CPT guidelines in the introductory section of the radiology chapter 70000-79999 states a written report signed by the interpreting individual is considered "an integral part of a radiologic procedure or interpretation." This means radiology interpretation requires formal, separate documentation—not just findings mentioned within an E/M note. The written report must contain interpretive findings and documentation of the imaging performed.

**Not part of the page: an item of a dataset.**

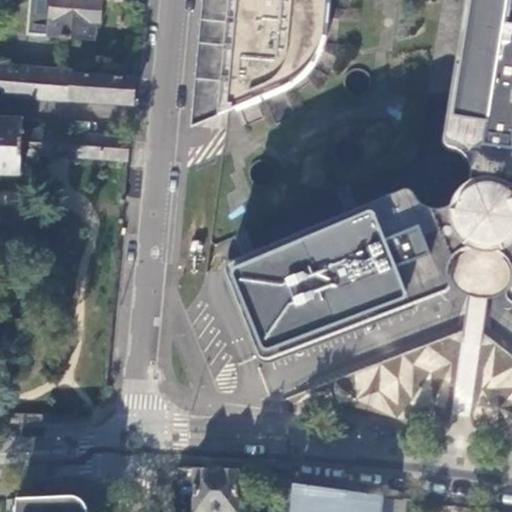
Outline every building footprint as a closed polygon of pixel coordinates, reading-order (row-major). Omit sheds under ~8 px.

The CPT exception is if the CPT code includes imaging. For example, CPT 20611 Arthrocentesis, aspiration and/or injection, major joint or bursa (eg, shoulder, hip, knee, subacromial bursa); with ultrasound guidance, with permanent recording and reporting includes image guidance. Since the imaging is part of the procedure, you document the imaging guidance within your procedure note rather than as a separate radiology report.
This is also consistent with CMS where the payment conditions for radiology services where Medicare Claims Processing Manual Chapter 13 - Radiology Services and Other Diagnostic Procedures states: "The interpretation of a diagnostic procedure includes a written report.”
*This response is based on the best information available as of 01/22/26.
History of Skin Cancer — Low or Moderate Complexity
I have a question about history of skin cancer and the complexity of the problem. If a patient comes in for follow up for history of skin cancer and the physician does a full skin exam, is the complexity low or moderate.
Question:
I have a question about history of skin cancer and the complexity of the problem. If a patient comes in for follow up for history of skin cancer and the physician does a full skin exam, is the complexity low or moderate?
Answer:
Thank you for your question. The history of skin cancer is considered a chronic condition. However, the determination between low complexity and moderate depends on the condition. If the physician exams the patient and there is no evidence of a recurrence the complexity is low (chronic stable). But if the physician discovers another skin cancer or suspects cancer, the complexity is now moderate (chronic, exacerbating). Keep in mind the complexity of the problem addressed is only one element. There are two other elements, amount and/or complexity data to be reviewed and analyzed and risk of complications and/or morbidity or mortality of patient management which goes into determining the overall level of service. Two of the three elements must be met when determining the level of service based on medical decision making.
*This response is based on the best information available as of 01/08/26.
Is the ICD-10-CM code enough?
I am reaching out to ask if a provider lists the ICD-10-CM code with code description on the encounter under the Assessment and Plan if this is sufficient enough to use as their documentation and would this pass in an audit?
I do not believe this meets the ICD-10-CM guidelines and would like some clarification that I'm not querying erroneously.
Thank you in advance for your response to this matter!
Question:
I am reaching out to ask if a provider lists the ICD-10-CM code with code description on the encounter under the Assessment and Plan if this is sufficient to use as their documentation and would this pass in an audit?
I do not believe this meets the ICD-10-CM guidelines and would like some clarification that I'm not querying erroneously.
Thank you in advance for your response to this matter!
Answer:
Thank you for your query, it is a great question.
No, it is not sufficient for providers to list the code number or select a code number from a list of codes in place of a written diagnostic statement. The AHA coding clinic, specifically the 4th quarter of 2015, states that the ICD-10 codes are "statistical classifications, not replacements for a provider's written diagnosis."
*This response is based on the best information available as of 01/08/26.